Quiero condenarte al silencio, siquiera una vez. Quiero probarte que el que calla, máxime cuando calla por imposibilidad absoluta de meter baza, no siempre otorga, quiero que sepas que si la inundación retórica, como la inundación acuática, es una fuerza afixiante, no siempre el ahogado queda convencido.
He imaginado tantas veces el justo momento en el que dejo tras la sombra que me sigue
-talvez mía-
mi nombre de cuna,
mi ropa y
mi credo,
dejándome entera yo.
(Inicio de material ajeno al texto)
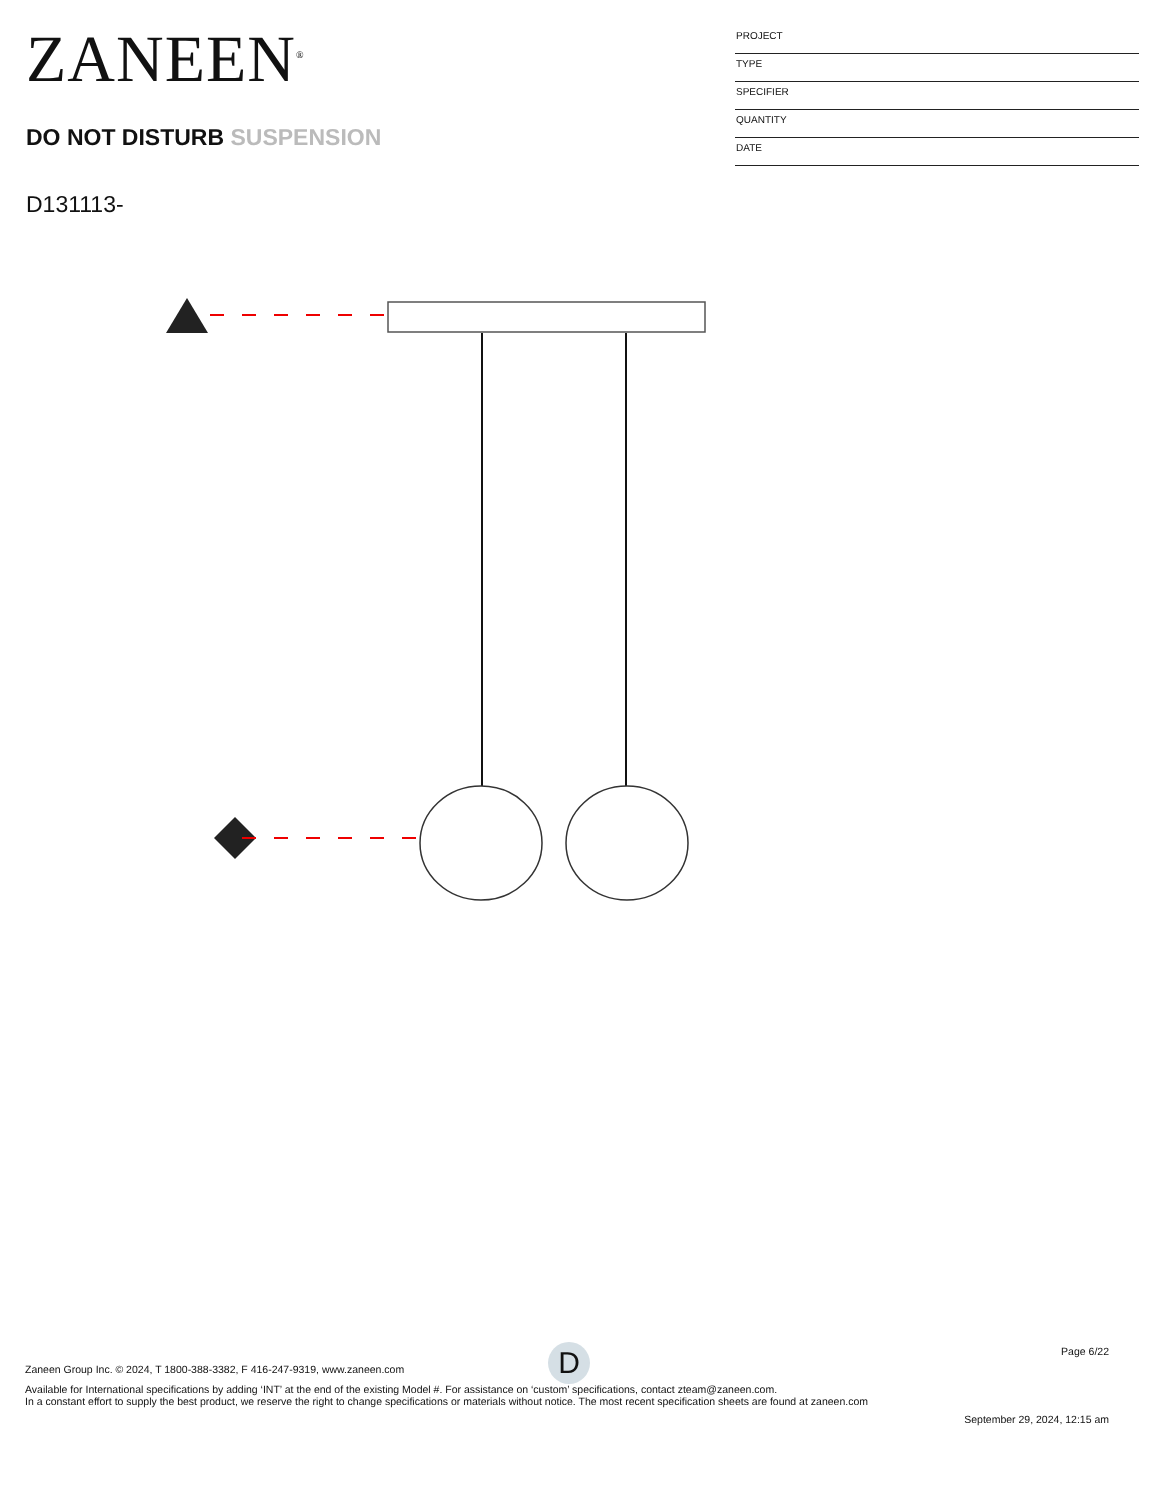ZANEEN<sup>®</sup>
DO NOT DISTURB SUSPENSION
D131113-
PROJECT
TYPE
SPECIFIER
QUANTITY
DATE
D
Page 6/22
Zaneen Group Inc. © 2024, T 1800-388-3382, F 416-247-9319, www.zaneen.com
Available for International specifications by adding ‘INT’ at the end of the existing Model #. For assistance on ‘custom’ specifications, contact zteam@zaneen.com.
In a constant effort to supply the best product, we reserve the right to change specifications or materials without notice. The most recent specification sheets are found at zaneen.com
September 29, 2024, 12:15 am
Para ser la retórica que quizá un día escuches.
Que ambición la mía, pensará el que te conozca,
y acentando con la cabeza, más en signo de lástima, que de apruebo,
dará la media vuelta hasta perderse con la nada.
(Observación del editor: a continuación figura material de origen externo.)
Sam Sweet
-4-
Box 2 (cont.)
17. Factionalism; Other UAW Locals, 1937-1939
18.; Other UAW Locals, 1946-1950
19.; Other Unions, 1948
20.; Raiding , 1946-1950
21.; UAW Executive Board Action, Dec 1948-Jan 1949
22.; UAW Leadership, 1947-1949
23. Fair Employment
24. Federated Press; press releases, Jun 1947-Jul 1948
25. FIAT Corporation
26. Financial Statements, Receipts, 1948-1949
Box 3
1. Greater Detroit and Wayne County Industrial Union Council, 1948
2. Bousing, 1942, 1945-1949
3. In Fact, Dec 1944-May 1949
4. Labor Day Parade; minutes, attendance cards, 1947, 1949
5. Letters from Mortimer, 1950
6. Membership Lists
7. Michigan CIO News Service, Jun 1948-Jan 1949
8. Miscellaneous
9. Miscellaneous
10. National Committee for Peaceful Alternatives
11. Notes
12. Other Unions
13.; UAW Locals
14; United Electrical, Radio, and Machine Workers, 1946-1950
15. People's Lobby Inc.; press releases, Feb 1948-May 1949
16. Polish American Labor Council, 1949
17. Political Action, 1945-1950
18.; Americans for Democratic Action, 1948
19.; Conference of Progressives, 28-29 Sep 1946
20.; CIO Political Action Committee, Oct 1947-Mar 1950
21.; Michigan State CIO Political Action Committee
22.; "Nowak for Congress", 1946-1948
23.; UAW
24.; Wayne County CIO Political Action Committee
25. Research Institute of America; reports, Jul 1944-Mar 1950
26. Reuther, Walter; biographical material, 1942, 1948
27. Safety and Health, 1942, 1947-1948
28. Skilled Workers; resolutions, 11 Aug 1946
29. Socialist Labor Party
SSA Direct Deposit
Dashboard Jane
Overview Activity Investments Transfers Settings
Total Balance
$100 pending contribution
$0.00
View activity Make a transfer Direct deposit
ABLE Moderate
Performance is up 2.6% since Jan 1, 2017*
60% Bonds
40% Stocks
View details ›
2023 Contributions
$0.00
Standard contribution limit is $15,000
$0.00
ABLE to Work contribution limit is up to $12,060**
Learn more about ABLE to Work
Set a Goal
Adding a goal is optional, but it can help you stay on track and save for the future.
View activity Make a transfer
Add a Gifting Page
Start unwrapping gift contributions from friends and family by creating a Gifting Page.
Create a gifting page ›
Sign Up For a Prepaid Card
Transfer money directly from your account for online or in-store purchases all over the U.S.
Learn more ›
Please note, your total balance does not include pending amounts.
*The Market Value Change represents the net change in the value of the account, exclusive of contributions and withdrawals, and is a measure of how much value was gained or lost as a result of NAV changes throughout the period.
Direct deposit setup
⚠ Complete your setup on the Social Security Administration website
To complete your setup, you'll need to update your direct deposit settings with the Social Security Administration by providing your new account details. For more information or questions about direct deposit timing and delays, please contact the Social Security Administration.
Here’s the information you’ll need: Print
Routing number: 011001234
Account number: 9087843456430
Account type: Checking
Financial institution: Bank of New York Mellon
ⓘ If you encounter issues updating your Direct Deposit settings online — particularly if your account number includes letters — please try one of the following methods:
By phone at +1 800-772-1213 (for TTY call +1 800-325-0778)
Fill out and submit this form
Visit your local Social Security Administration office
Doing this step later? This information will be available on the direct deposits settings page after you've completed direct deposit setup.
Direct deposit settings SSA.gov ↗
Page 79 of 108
Lo mismo sucede con mis palabras,
remolinean de mis pies a mi garganta
y cuando toman por andén mi lengua, nunca saltan al abismo de mis labios
cuando estas frente a mí,
más bien se mezclan entre la nada y mi saliva, para usurpar alguna de mis enzimas. Y como si esto fuera poco,
me cargo la gran “suertecita” de que soy yo
la única persona que se atreve a escucharte. Valga más la vida mía.
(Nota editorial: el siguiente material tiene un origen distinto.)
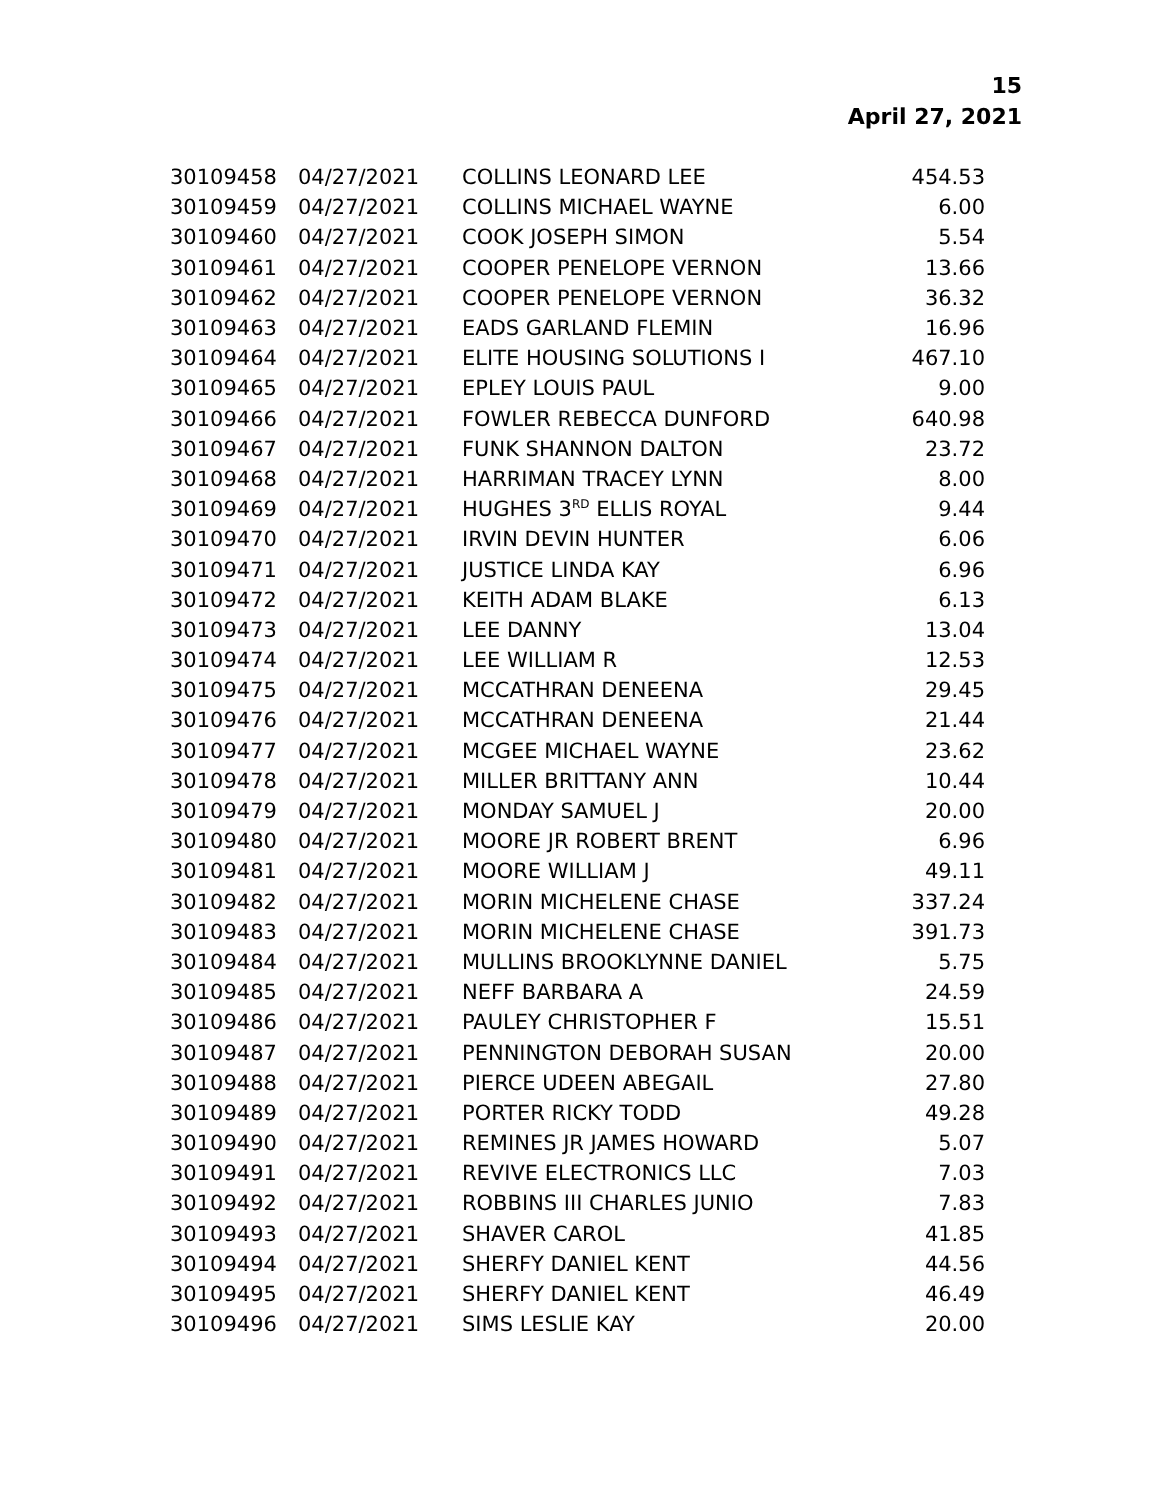15
April 27, 2021
| 30109458 | 04/27/2021 | COLLINS LEONARD LEE | 454.53 |
| 30109459 | 04/27/2021 | COLLINS MICHAEL WAYNE | 6.00 |
| 30109460 | 04/27/2021 | COOK JOSEPH SIMON | 5.54 |
| 30109461 | 04/27/2021 | COOPER PENELOPE VERNON | 13.66 |
| 30109462 | 04/27/2021 | COOPER PENELOPE VERNON | 36.32 |
| 30109463 | 04/27/2021 | EADS GARLAND FLEMIN | 16.96 |
| 30109464 | 04/27/2021 | ELITE HOUSING SOLUTIONS I | 467.10 |
| 30109465 | 04/27/2021 | EPLEY LOUIS PAUL | 9.00 |
| 30109466 | 04/27/2021 | FOWLER REBECCA DUNFORD | 640.98 |
| 30109467 | 04/27/2021 | FUNK SHANNON DALTON | 23.72 |
| 30109468 | 04/27/2021 | HARRIMAN TRACEY LYNN | 8.00 |
| 30109469 | 04/27/2021 | HUGHES 3<sup>RD</sup> ELLIS ROYAL | 9.44 |
| 30109470 | 04/27/2021 | IRVIN DEVIN HUNTER | 6.06 |
| 30109471 | 04/27/2021 | JUSTICE LINDA KAY | 6.96 |
| 30109472 | 04/27/2021 | KEITH ADAM BLAKE | 6.13 |
| 30109473 | 04/27/2021 | LEE DANNY | 13.04 |
| 30109474 | 04/27/2021 | LEE WILLIAM R | 12.53 |
| 30109475 | 04/27/2021 | MCCATHRAN DENEENA | 29.45 |
| 30109476 | 04/27/2021 | MCCATHRAN DENEENA | 21.44 |
| 30109477 | 04/27/2021 | MCGEE MICHAEL WAYNE | 23.62 |
| 30109478 | 04/27/2021 | MILLER BRITTANY ANN | 10.44 |
| 30109479 | 04/27/2021 | MONDAY SAMUEL J | 20.00 |
| 30109480 | 04/27/2021 | MOORE JR ROBERT BRENT | 6.96 |
| 30109481 | 04/27/2021 | MOORE WILLIAM J | 49.11 |
| 30109482 | 04/27/2021 | MORIN MICHELENE CHASE | 337.24 |
| 30109483 | 04/27/2021 | MORIN MICHELENE CHASE | 391.73 |
| 30109484 | 04/27/2021 | MULLINS BROOKLYNNE DANIEL | 5.75 |
| 30109485 | 04/27/2021 | NEFF BARBARA A | 24.59 |
| 30109486 | 04/27/2021 | PAULEY CHRISTOPHER F | 15.51 |
| 30109487 | 04/27/2021 | PENNINGTON DEBORAH SUSAN | 20.00 |
| 30109488 | 04/27/2021 | PIERCE UDEEN ABEGAIL | 27.80 |
| 30109489 | 04/27/2021 | PORTER RICKY TODD | 49.28 |
| 30109490 | 04/27/2021 | REMINES JR JAMES HOWARD | 5.07 |
| 30109491 | 04/27/2021 | REVIVE ELECTRONICS LLC | 7.03 |
| 30109492 | 04/27/2021 | ROBBINS III CHARLES JUNIO | 7.83 |
| 30109493 | 04/27/2021 | SHAVER CAROL | 41.85 |
| 30109494 | 04/27/2021 | SHERFY DANIEL KENT | 44.56 |
| 30109495 | 04/27/2021 | SHERFY DANIEL KENT | 46.49 |
| 30109496 | 04/27/2021 | SIMS LESLIE KAY | 20.00 |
Porque cuando abres la compuerta a los argumentos que se atropellan en tu mente, el río se desborda,
y en vano acecho una pausa,
un claro,
un respiro
que me permita introducir una coma;
la pausa no llega, y todas las objeciones que tu argumentación me sugiere,
que a veces no son pocas,
se me quedan en el cuerpo, causándome, como consiguiente, una indigestión de mil demonios.